Required action a: Copy the data entries word for word, from the start of the entries up to and including the line with "DOI:https://doi.org/10.48204/j.cnacionales.n38.a9328.", and leave the pictures out of your copy.
---------- Extract to read
Understanding Video:

A Foundation for Photographers 

You don’t need to become a filmmaker to use video.

This page is a simple guide to help you remember what we covered at the 2026 FotoClave Conference and refresh you on the basics you need to start creating your own videos.

Video Poster Image

Example video from the event

This is the kind of video you can create. Simple clips captured over time and edited together to tell the story of an event.

Add motion to your photography

Photography captures moments. Video captures time.

When you combine the two, you can tell deeper stories.

Frame Rate (fps)

Frame rate is how many images are recorded each second.

24 fps — cinematic look
30 fps — natural, everyday motion
60+ fps — used for slow motion

Capture vs Playback

Slow motion works like this:

Capture at 60 fps → playback at 30 fps = 2x slow motion
Capture at 120 fps → playback at 30 fps = 4x slow motion

 

180° Rule

Shutter speed controls how motion looks.
--------------------
Required action b: According to the video guide, which frame rate gives a cinematic look?
---------- Exercise data
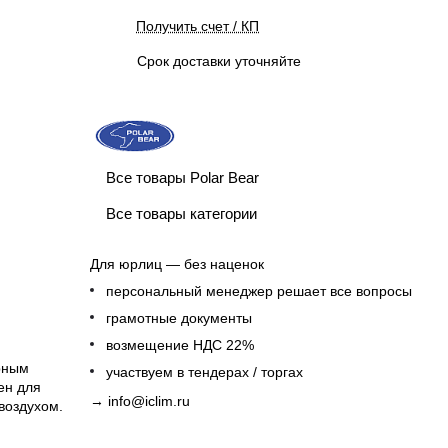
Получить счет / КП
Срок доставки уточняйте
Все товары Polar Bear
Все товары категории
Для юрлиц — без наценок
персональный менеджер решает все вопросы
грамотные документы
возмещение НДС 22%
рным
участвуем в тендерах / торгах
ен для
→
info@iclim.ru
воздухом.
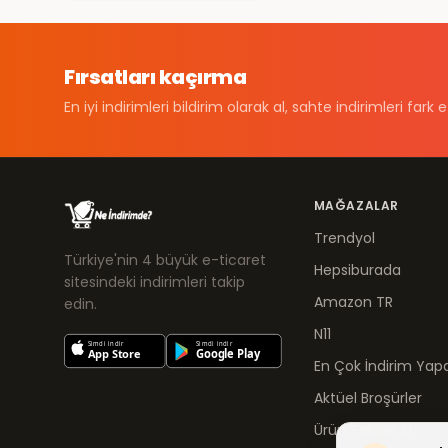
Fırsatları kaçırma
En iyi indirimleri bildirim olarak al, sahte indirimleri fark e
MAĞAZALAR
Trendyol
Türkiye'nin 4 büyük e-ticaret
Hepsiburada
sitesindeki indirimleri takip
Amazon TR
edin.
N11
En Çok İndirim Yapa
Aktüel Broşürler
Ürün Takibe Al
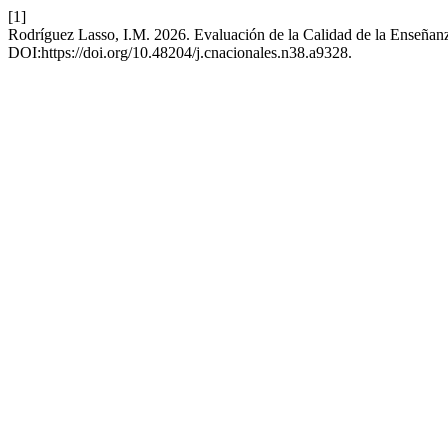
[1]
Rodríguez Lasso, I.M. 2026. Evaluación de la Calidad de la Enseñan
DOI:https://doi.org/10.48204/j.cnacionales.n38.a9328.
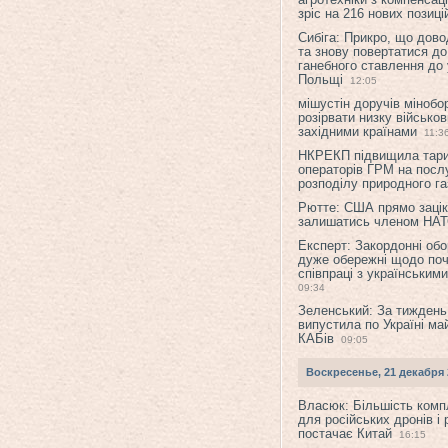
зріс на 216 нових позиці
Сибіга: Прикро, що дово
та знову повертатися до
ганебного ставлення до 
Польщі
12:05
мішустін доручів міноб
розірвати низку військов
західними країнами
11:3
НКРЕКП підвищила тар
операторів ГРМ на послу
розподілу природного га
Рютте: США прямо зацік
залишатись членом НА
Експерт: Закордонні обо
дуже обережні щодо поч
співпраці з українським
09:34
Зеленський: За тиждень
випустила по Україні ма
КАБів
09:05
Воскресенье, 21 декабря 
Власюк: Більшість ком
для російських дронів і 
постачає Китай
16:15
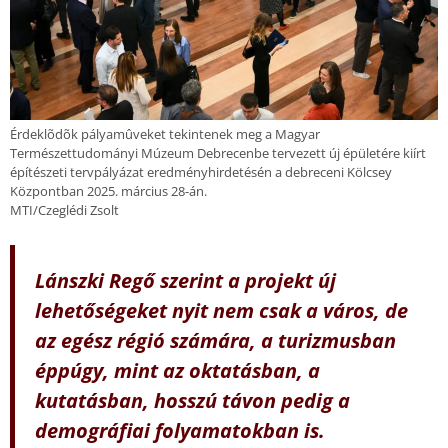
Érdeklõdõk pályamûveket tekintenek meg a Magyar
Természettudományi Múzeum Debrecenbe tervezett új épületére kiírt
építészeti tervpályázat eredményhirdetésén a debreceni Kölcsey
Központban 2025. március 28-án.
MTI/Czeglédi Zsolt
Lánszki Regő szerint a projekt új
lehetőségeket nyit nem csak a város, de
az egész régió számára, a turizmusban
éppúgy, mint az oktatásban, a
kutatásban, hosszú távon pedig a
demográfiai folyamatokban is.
--------------------
Answer area a:
Получить счет / КП
Срок доставки уточняйте
Все товары Polar Bear
Все товары категории
Для юрлиц — без наценок
персональный менеджер решает все вопросы
грамотные документы
возмещение НДС 22%
рным
участвуем в тендерах / торгах
ен для
→
info@iclim.ru
воздухом.
Fırsatları kaçırma
En iyi indirimleri bildirim olarak al, sahte indirimleri fark e
MAĞAZALAR
Trendyol
Türkiye'nin 4 büyük e-ticaret
Hepsiburada
sitesindeki indirimleri takip
Amazon TR
edin.
N11
En Çok İndirim Yapa
Aktüel Broşürler
Ürün Takibe Al
[1]
Rodríguez Lasso, I.M. 2026. Evaluación de la Calidad de la Enseñan
DOI:https://doi.org/10.48204/j.cnacionales.n38.a9328.

Answer area b: 24 fps